Dietary Supplement Nicotinomide Riboside Has Positive Cardiovascular Effects, Study Finds

A natural dietary supplement called nicotinomide riboside mimics caloric restriction and improves blood pressure and arterial health, particularly in those with mild hypertension, according to a small pilot study published Thursday.

A natural dietary supplement called nicotinomide riboside (NR) mimics caloric restriction and improves blood pressure and arterial health, particularly in those with mild hypertension, according to a small pilot study published Thursday.

The study, published in Nature Communications, included 24 lean and healthy men and women aged 55 to 79 years. Senior author Douglas R. Seals, PhD, said it is the first study to give NR, a form of vitamin B3, over a period of time. Participants reported no serious adverse effects.

Half were given a placebo for 6 weeks, then took a 500 mg twice daily dose of NR chloride, which is currently sold as a supplement. The other half took NR for the first 6 weeks, followed by placebo.

The University of Colorado Boulder researchers took blood samples and other physiological measurements at the end of each treatment period. They found that 1000 mg of NR daily boosted levels of another compound called nicotinamide adenine dinucleotide (NAD+) by 60%.

NAD+ is needed for activation of enzymes called sirtuins, which are linked to the beneficial effects of calorie restriction. Involved in metabolic actions throughout the body, it declines as part of the aging process. As an evolutionary survival mechanism, the body conserves NAD+ when subjected to calorie restriction. But only recently have scientists begun to explore the idea of supplementing with so-called "NAD+ precursors" like NR to promote healthy aging.

Although NR is currently on the market, the researchers stressed that the amount consumed in the study is more than the present label-recommended dose. The type used in the study was made by the nutraceutical company ChromaDex, which also provided the supplements and financial support.

The study was also funded by the NIH and the American Federation for Aging Research.

The study also found that in 13 participants with elevated blood pressure or stage 1 hypertension (120-139/80-89 mm Hg), systolic blood pressure was about 10 points lower after supplementation. A drop of that magnitude could translate to a 25% reduction in heart attack risk.

"If this magnitude of systolic blood pressure reduction with NR supplementation is confirmed in a larger clinical trial, such an effect could have broad biomedical implications," the authors note.

Compounds that mimic the effects of caloric restriction could provide an additional option for patients whose blood pressure is not yet high enough for medication but who are still at risk for a heart attack. It would not be a replacement for recommended dietary changes and exercise for good health.

No improvement was found in blood glucose control or insulin sensitivity,

"We are not able to make any definitive claims that this compound is safe or going to be effective for specific segments of the population," said lead author Christopher R. Martens, PhD, now an assistant professor at the University of Delaware.

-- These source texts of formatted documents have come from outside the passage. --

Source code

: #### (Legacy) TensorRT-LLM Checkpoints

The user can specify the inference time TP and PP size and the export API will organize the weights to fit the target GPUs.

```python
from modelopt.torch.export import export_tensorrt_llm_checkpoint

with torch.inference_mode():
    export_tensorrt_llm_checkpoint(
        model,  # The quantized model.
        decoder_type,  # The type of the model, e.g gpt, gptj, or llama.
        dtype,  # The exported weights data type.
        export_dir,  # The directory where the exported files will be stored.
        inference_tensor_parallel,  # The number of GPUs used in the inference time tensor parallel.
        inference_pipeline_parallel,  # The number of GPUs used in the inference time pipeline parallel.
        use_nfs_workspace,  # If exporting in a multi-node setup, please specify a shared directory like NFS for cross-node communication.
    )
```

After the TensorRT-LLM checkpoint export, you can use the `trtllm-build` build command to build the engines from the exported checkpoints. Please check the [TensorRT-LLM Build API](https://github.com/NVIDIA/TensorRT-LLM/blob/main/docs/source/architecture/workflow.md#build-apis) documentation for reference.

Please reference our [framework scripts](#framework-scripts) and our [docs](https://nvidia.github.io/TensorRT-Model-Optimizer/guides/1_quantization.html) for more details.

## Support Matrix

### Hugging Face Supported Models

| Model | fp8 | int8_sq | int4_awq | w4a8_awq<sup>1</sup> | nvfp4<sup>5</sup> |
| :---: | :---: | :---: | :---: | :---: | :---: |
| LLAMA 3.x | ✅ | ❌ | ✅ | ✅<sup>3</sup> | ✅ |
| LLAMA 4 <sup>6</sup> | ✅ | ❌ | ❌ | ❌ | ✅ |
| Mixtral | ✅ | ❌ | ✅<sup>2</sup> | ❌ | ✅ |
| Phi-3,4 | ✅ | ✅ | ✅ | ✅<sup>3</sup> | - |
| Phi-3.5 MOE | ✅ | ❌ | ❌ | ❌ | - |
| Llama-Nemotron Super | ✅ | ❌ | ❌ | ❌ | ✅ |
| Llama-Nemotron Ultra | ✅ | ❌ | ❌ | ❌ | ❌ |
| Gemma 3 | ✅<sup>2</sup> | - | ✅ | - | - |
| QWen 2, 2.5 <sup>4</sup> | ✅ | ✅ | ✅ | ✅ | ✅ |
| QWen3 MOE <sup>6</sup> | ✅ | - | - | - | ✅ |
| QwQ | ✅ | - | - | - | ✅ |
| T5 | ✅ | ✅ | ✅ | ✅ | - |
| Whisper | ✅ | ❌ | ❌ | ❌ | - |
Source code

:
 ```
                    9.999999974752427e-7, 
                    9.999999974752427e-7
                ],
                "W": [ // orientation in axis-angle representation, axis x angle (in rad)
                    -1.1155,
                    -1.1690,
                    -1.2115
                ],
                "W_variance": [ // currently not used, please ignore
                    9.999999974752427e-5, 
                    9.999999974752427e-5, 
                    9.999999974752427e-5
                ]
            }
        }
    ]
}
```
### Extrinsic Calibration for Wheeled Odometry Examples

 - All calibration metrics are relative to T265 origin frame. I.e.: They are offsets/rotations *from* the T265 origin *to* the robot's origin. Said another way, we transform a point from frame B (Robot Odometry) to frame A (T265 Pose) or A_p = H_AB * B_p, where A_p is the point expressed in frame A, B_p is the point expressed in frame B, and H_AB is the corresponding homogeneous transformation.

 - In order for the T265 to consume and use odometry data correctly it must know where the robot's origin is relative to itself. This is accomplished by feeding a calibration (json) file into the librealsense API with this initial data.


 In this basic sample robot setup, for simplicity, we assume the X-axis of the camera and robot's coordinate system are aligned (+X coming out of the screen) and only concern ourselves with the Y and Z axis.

Martens and Seals have applied for a grant to conduct a larger clinical trial looking specifically at the impact of NR supplementation on blood pressure and arterial health. Martens is also launching a separate trial looking at the impact NR has on older adults with mild cognitive impairment.

Reference

Martens CR, Denman BA, Mazzo MR, et al. Chronic nicotinamide riboside supplementation is well-tolerated and elevates NAD+ in healthy middle-aged and older adults. Nat Commun. 2018;9:1286. doi: 10.1038/s41467-018-03421-7.